作者： Yuan, Wen ¹ ; Chen, Xi ¹ ; Du, Kaitong ¹ ; Jiang, Tong ¹ ; Li, Mengfei ¹ ; Cao, Yanyong ³ ; Li, Xiangdong ⁴ ; Doehlemann, Gunther ⁵ ; Fan, Zaifeng ¹ ; Zhou, Tao ¹ ;

作者机构： 1.China Agr Univ, Dept Plant Pathol, State Key Lab Maize Biobreeding, Key Lab Pest Monitoring & Green Management, Beijing, Peoples R China

2.China Agr Univ, Dept Plant Pathol, Key Lab Pest Monitoring & Green Management, Minist Agr & Rural Affairs, Beijing, Peoples R China

3.Henan Acad Agr Sci, Cereal Crops Inst, Zhengzhou, Peoples R China

4.Shandong Agr Univ, Dept Plant Pathol, Tai An, Peoples R China

5.Univ Cologne, Inst Plant Sci & Cluster Excellence Plant Sci CEPL, Ctr Mol Biosci, Cologne, Germany

期刊名称：PLOS PATHOGENS （ 影响因子：6.7； 五年影响因子：6.7 ）

ISSN： 1553-7366

年卷期： 2024 年 20 卷 3 期

页码：

收录情况： SCI

摘要： Papain-like cysteine proteases (PLCPs) play pivotal roles in plant defense against pathogen invasions. While pathogens can secrete effectors to target and inhibit PLCP activities, the roles of PLCPs in plant-virus interactions and the mechanisms through which viruses neutralize PLCP activities remain largely uncharted. Here, we demonstrate that the expression and activity of a maize PLCP CCP1 (Corn Cysteine Protease), is upregulated following sugarcane mosaic virus (SCMV) infection. Transient silencing of CCP1 led to a reduction in PLCP activities, thereby promoting SCMV infection in maize. Furthermore, the knockdown of CCP1 resulted in diminished salicylic acid (SA) levels and suppressed expression of SA-responsive pathogenesis-related genes. This suggests that CCP1 plays a role in modulating the SA signaling pathway. Interestingly, NIa-Pro, the primary protease of SCMV, was found to interact with CCP1, subsequently inhibiting its protease activity. A specific motif within NIa-Pro termed the inhibitor motif was identified as essential for its interaction with CCP1 and the suppression of its activity. We have also discovered that the key amino acids responsible for the interaction between NIa-Pro and CCP1 are crucial for the virulence of SCMV. In conclusion, our findings offer compelling evidence that SCMV undermines maize defense mechanisms through the interaction of NIa-Pro with CCP1. Together, these findings shed a new light on the mechanism(s) controlling the arms races between virus and plant. PLCPs perform crucial roles in plant defense against invasions by pathogens.

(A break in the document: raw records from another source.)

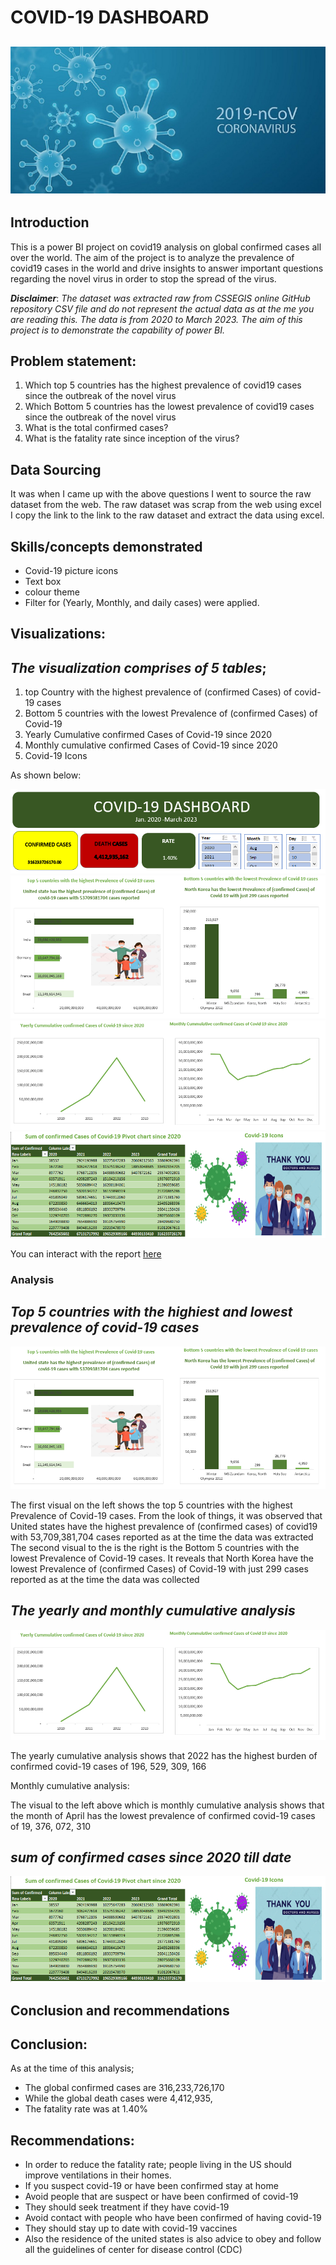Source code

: # COVID-19 DASHBOARD

![](png.jpg)
--- 
## Introduction

This is a power BI project on covid19 analysis on global confirmed cases all over the world. 
The aim of the project is to analyze the prevalence of covid19 cases in the world and drive insights to answer important questions regarding the novel virus in order to stop the spread of the virus.

**_Disclaimer_**: _The dataset was extracted raw from CSSEGIS online GitHub repository CSV file and do not represent the actual data as at the me you are reading this. The data is from 2020 to March 2023. The aim of this project is to demonstrate the capability of power BI._

## Problem statement:

1.	Which top 5 countries has the highest prevalence of covid19 cases since the outbreak of the novel virus
2.	Which Bottom 5 countries has the lowest prevalence of covid19 cases since the outbreak of the novel virus
3.	What is the total confirmed cases?
4.	What is the fatality rate since inception of the virus?

 ## Data Sourcing
 
It was when I came up with the above questions I went to source the raw dataset from the web.
The raw dataset was scrap from the web using excel
I copy the link to the link to the raw dataset and extract the data using excel. 

## Skills/concepts demonstrated

- Covid-19 picture icons
- Text box
- colour theme
- Filter for (Yearly, Monthly, and daily cases) were applied.

## Visualizations:

## _The visualization comprises of 5 tables_;

1.	top Country with the highest prevalence of (confirmed Cases) of covid-19 cases
2.	Bottom 5 countries with the lowest Prevalence of (confirmed Cases) of Covid-19
3.	Yearly Cumulative confirmed Cases of Covid-19 since 2020
4.	Monthly cumulative confirmed Cases of Covid-19 since 2020
5.	Covid-19 Icons 

As shown below:

![](HEAD2.png)
![](HEAD_2.png)
![](HEAD3.png)
![](HEAD4.png)




You can interact with the report [here](https://ihvnigeria-my.sharepoint.com/:x:/g/personal/imichael_ihvnigeria_org/EaXx157HVypPh145Jl-xyjcBll-nU0gTSMP49T3oplr3Xg?e=DIoW3R)

### Analysis

## _Top 5 countries with the highiest and lowest prevalence of covid-19 cases_

![](HEAD_2.png)

The first visual on the left shows the top 5 countries with the highest Prevalence of Covid-19 cases.
From the look of things, it was observed that United states have the highest prevalence of (confirmed cases) of covid19 with 53,709,381,704 cases reported as at the time the data was extracted
The second visual to the is the right is the Bottom 5 countries with the lowest Prevalence of Covid-19 cases. 
It reveals that North Korea have the lowest Prevalence of (confirmed Cases) of Covid-19 with just 299 cases reported as at the time the data was collected

 ## _The yearly and monthly cumulative analysis_ 
 
 ![](HEAD3.png)

 The yearly cumulative analysis shows that 2022 has the highest burden of confirmed covid-19 cases of 196, 529, 309, 166
 
Monthly cumulative analysis:

The visual to the left above which is monthly cumulative analysis shows that the month of April has the lowest prevalence of confirmed covid-19 cases of 19, 376, 072, 310

 ## _sum of confirmed cases since 2020 till date_ 
 
 ![](HEAD4.png)


## Conclusion and recommendations

## Conclusion:

 As at the time of this analysis;
 
-	The global confirmed cases are 316,233,726,170
-	While the global death cases were 4,412,935, 
-	The fatality rate was at 1.40%

## Recommendations:

-	In order to reduce the fatality rate; people living in the US should improve ventilations in their homes.
-	If you suspect covid-19 or have been confirmed stay at home
-	Avoid people that are suspect or have been confirmed of covid-19
-	They should seek treatment if they have covid-19
-	Avoid contact with people who have been confirmed of having covid-19
-	They should stay up to date with covid-19 vaccines
-	Also the residence of the united states is also advice to obey and follow all the guidelines of center for disease control (CDC)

While pathogens can secrete effectors that target and inhibit PLCP activities, the functions of PLCPs in plant-virus interactions and the mechanisms by which viruses counteract PLCP activities remain largely unexplored. In this study, we demonstrate that a maize PLCP termed CCP1 confers resistance to SCMV infection via SA signaling pathway. Conversely, SCMV NIa-Pro interacts with CCP1 and inhibits its protease activity to allow efficient viral infection. Furthermore, we have discovered that the critical amino acids responsible for the interaction between NIa-Pro and CCP1 are crucial for the virulence of SCMV.